Professor Julie Turnock

Mon, 1:00PM - 4:50PM

While the title of this course is “Historiography of Cinema,” it is designed to help you research and incorporate issues of moving image culture more broadly into your research agendas. Cinema studies provides the longest and most thorough discourse on moving image culture, and therefore this course introduces methodology and theory beneficial to students working on topics in television, video art, advertising, social media, digital media-making, and more. The aim of this class is to introduce and train students in research methods and approaches in moving image studies and discuss how the long tradition of cinematic scholarly discourse can impact research in other areas of media and various periods of technological emergence. The course is one of the two required courses for the Graduate Film Minor. 
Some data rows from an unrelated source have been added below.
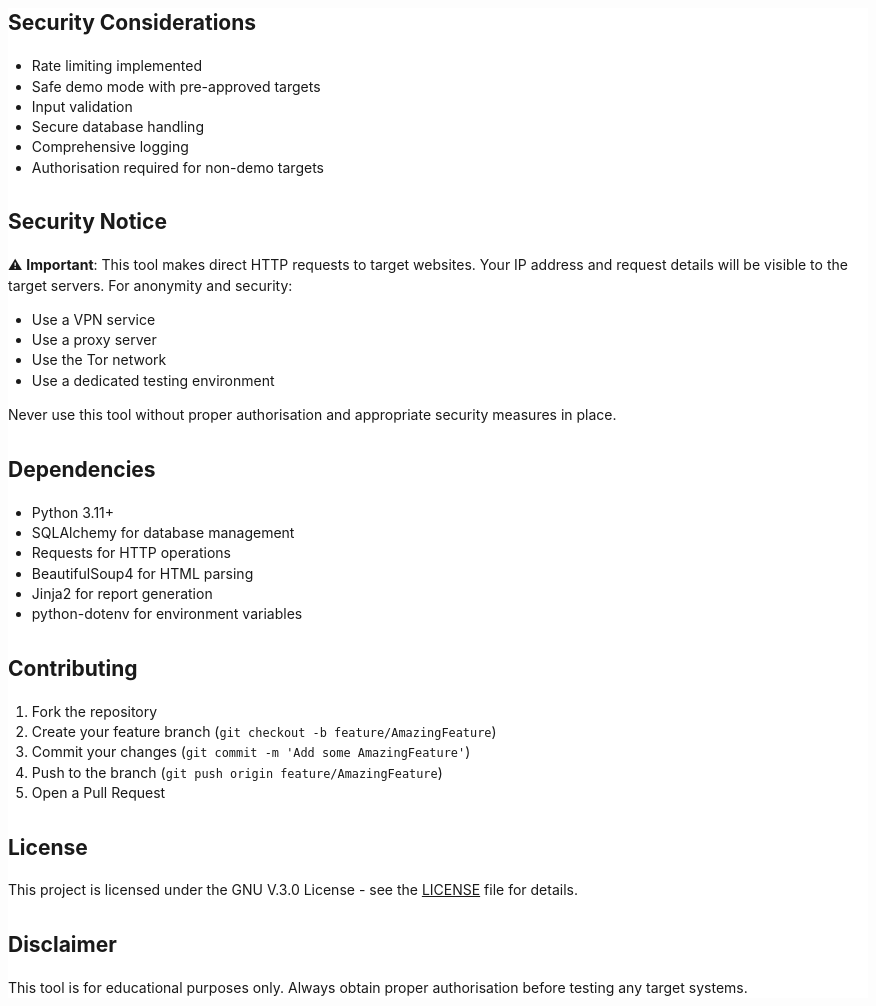 ## Security Considerations

- Rate limiting implemented
- Safe demo mode with pre-approved targets
- Input validation
- Secure database handling
- Comprehensive logging
- Authorisation required for non-demo targets

## Security Notice

⚠️ **Important**: This tool makes direct HTTP requests to target websites. Your IP address and request details will be visible to the target servers. For anonymity and security:

- Use a VPN service
- Use a proxy server
- Use the Tor network
- Use a dedicated testing environment

Never use this tool without proper authorisation and appropriate security measures in place.

## Dependencies

- Python 3.11+
- SQLAlchemy for database management
- Requests for HTTP operations
- BeautifulSoup4 for HTML parsing
- Jinja2 for report generation
- python-dotenv for environment variables

## Contributing

1. Fork the repository
2. Create your feature branch (`git checkout -b feature/AmazingFeature`)
3. Commit your changes (`git commit -m 'Add some AmazingFeature'`)
4. Push to the branch (`git push origin feature/AmazingFeature`)
5. Open a Pull Request

## License

This project is licensed under the GNU V.3.0 License - see the [LICENSE](LICENSE) file for details.

## Disclaimer

This tool is for educational purposes only. Always obtain proper authorisation before testing any target systems.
The course is divided into three major sections; an introductory section and two case studies around sound and melodrama. The first three weeks, we will be discussing general historiographic topics and texts, with short assignments to orient you to the field. The next several weeks will concentrate on key historical texts in the history of sound and especially the emergence of sound technology in the late 1920s and early 1930s. In the final section, we will discuss the historiographic emergence of melodrama as a field of academic inquiry. These texts will model various approaches to historical research, and just as importantly, the priority given to different kinds of evidence and the interpretation of that evidence.  There will be a screening (usually about 90min-2h) of a film appropriate to the following week’s reading. There will also be some screenings outside of class, but not every week.